7. I have looked in to the record and find that since admittedly, the petitioner had posted the respondent no. 2-workman at Meerut and were taking work from him at Meerut, and since his services stood dispensed with while he was working at Meerut, part of the cause of action arose at Meerut and, therefore, the respondent no. 1 labour court had full jurisdiction to decide the reference made to it by the State Government, which admittedly was not challenged by the petitioner at the time of the proceedings, initiated before the labour court, though it had been challenged at the time of conciliation proceedings stage that the reference was not maintainable  but it was not subsequently challenged at the higher forum.

8. Looking into the facts and circumstances of the case, I am of the view that the employer- petitioner was duty bound to have sent a notice to the workman - respondent no. 2 in writing for joining his duty and in case he did not turn up thereafter his services could be dispensed with, that too in writing, which, admittedly, has not been so done in the present case, as is apparent from the record.  The petitioner has also partly failed to comply with the interim direction of this Court wherein it was provided that the operation of the award of the labour court shall remain stayed subject to the condition that the petitioner deposits a sum of Rs. 40,000/- before the Deputy Labour Commissioner, Meerut within period of one month from that date, and, it was also provided that the petitioner would offer an alternative suitable employment to the workman- respondent no. 2 within one month. The petitioner Company in compliance of the later part of the interim order issued three letters one after another to the workman offering him job at Faridabad, which admittedly, had not been accepted by the workman at that stage. However, since the workman was not ready to work at Faridabad office or any other place, the workman was not entitled to any back wages, in view of the settled law as laid down by the apex Court.

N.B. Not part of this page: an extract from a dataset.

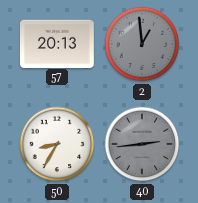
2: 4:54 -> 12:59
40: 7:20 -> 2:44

Under the facts and circumstances of the case and observations made herein before, the writ petition is disposed off with the direction that the petitioner shall take back the respondent no. 2-workman in the employment provided the workman approaches the petitioner for joining his services through a written request made within one month, and pay him the regular wages, in accordance with law. However, the workman-respondent no.2 shall not be entitled to any back wages as awarded by the labour Court-respondent no.1 for the period he has not worked and the impugned award stands modified accordingly. There will be no order as to costs.